John R. Brinkley – The Man who invented Broadcast Advertising

In the days when radio was considered a public resource that was ad-free, John R. Brinkley saw the opportunity to make it into a way to spread the message of his (understandably unscientific) cure for male impotence. Although he was a charlatan, the thing we can take away from his foray into radio advertising is to mix your entertainment with your content and you’ll have a lot of people singing your praises.


Mary Kay Ash – Mother of Network Marketing

The Mary Kay brand of cosmetics has a very prosperous and thriving customer base that is built on the hard work of housewives that want to earn money, but aren’t terribly keen on working a nine-to-five job. What we learn from Mary Kay is that sometimes the most unassuming things or people can make for a great business opportunity; all they need is a chance to prove their mettle.


George Wilkes – The Man Responsible for Eye Candy

In the puritanical days of print media around 1845 or so, George Wilkes started printing the National Police Gazette.
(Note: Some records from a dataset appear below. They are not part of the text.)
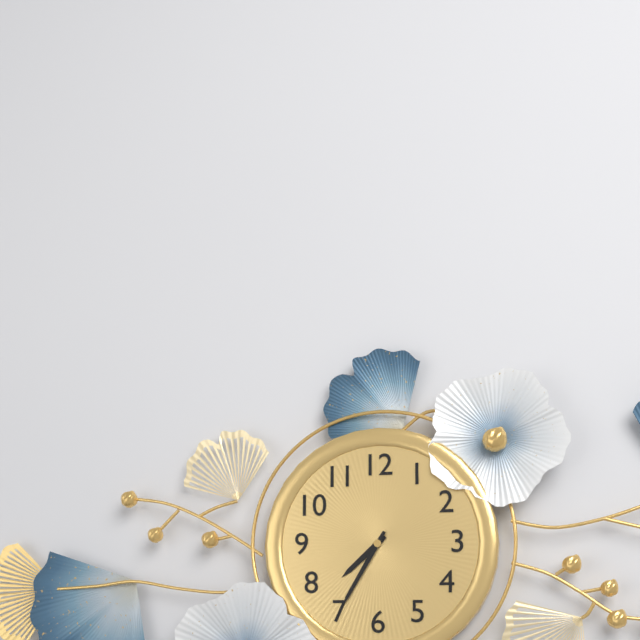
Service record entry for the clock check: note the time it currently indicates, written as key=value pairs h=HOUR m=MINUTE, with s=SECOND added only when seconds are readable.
h=7 m=35
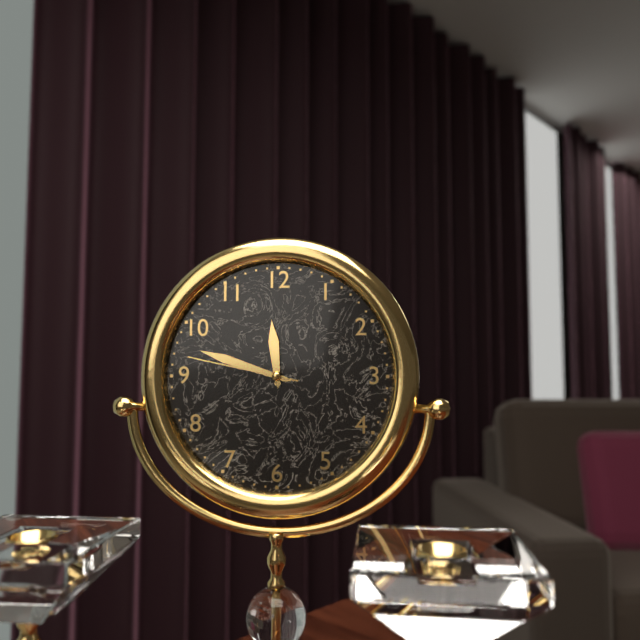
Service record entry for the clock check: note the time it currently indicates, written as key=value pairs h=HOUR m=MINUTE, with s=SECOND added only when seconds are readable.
h=11 m=48 s=47
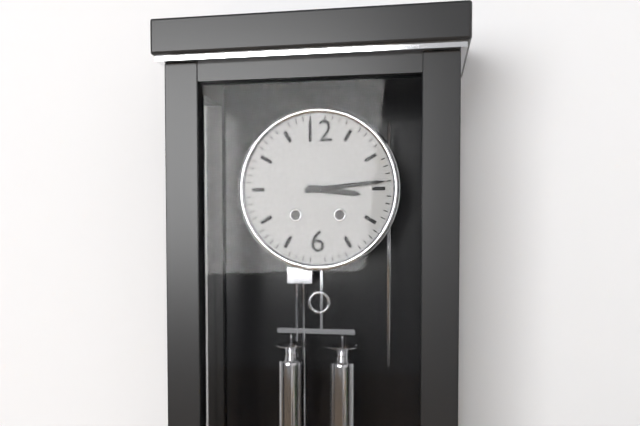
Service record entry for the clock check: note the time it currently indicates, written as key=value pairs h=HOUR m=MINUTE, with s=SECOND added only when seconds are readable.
h=3 m=14
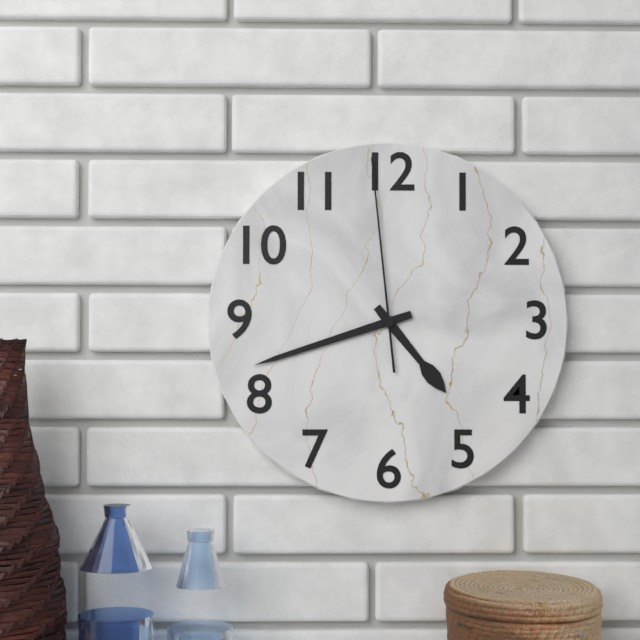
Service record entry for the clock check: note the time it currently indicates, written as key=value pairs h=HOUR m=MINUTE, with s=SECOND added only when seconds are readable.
h=4 m=42 s=59
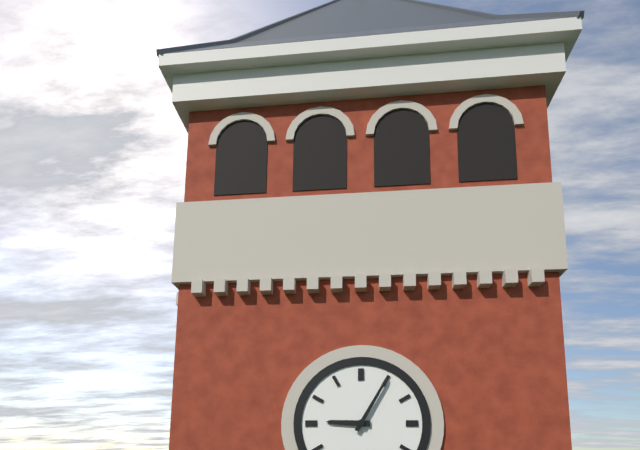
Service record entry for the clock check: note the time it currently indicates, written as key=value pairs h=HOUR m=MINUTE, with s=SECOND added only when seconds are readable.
h=9 m=5
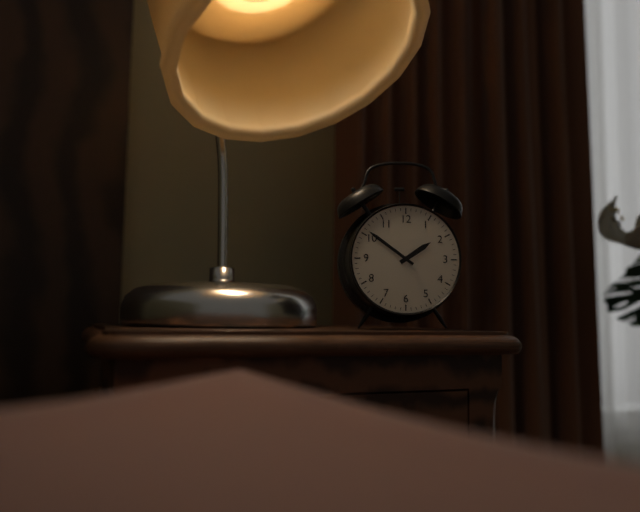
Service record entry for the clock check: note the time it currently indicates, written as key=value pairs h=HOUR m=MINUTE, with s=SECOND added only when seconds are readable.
h=1 m=51
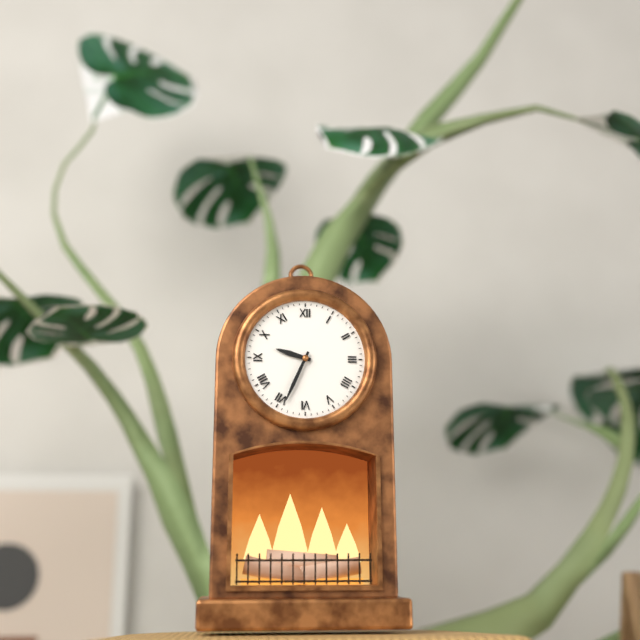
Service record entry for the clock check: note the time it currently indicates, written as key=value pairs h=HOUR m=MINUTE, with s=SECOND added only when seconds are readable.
h=9 m=34
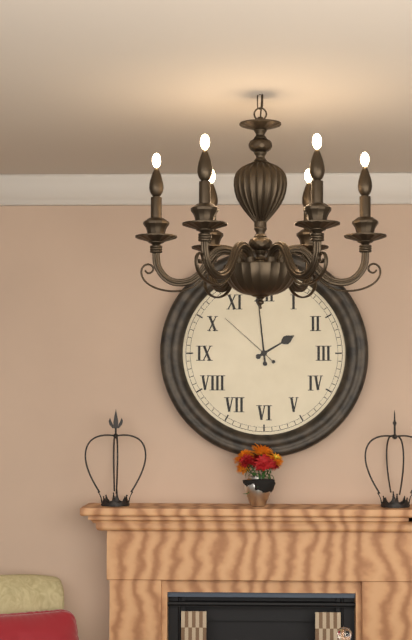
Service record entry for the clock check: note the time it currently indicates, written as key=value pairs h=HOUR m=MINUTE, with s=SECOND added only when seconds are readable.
h=1 m=59 s=52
Intended as a resource for policemen, it quickly grew in notoriety because of its use of scantily clad women facing its advertising pages (something far more risqué than advertising was permitted back in those innocent days). From him we drew the lesson that sex sells and the whole world is buying.


Andre Citroen – Making an Impact Affordably

There are two lessons we learned from the founder of the Citroen automobile firm. As the man who invented the idea of digital billboards, he rented the entire Eiffel Tower to paste an image of his company’s logo where every Frenchman could see it. This sign remained on until he had to sell the company (partially due to the massive electricity bills). The lessons we learn from Mr. Citroen are that sometimes we must take risks and think outside the box to be noticeable, but no idea is worth going bankrupt over, not even being noticed.
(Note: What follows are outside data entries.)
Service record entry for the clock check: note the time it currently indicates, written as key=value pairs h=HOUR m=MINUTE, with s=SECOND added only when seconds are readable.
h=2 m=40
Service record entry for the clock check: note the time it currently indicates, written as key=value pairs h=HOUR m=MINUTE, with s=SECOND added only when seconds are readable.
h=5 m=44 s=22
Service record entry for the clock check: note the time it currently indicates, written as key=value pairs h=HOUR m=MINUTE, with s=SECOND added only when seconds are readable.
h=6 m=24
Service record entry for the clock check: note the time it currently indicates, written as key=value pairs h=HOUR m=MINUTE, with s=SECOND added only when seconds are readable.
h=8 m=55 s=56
Conrad Gessner – Viral Marketing Inventor

What we understand about viral marketing now is that it creates a demand for something that was previously unknown. In 1559, Conrad Gessner did just that with the tulip, a plant that was relatively unknown in Europe at the time. By his descriptions, he managed to create a stir for the plant’s beauty, seeing prices as high as several million dollars equivalent changing hands for tulip bulbs. What we learn from Gessner is that the demand is there once you are able to create it and to create it you appeal to your audience in the most effective way possible.

Take Lessons from the Past

These geniuses span centuries, but their genius at marketing and developing strategies outlive them and are still applicable to this very day. Learning from the past is something humans have done for thousands of years to make them the most dominant species on the planet. Continuing this tradition will only make your marketing be that much more effective.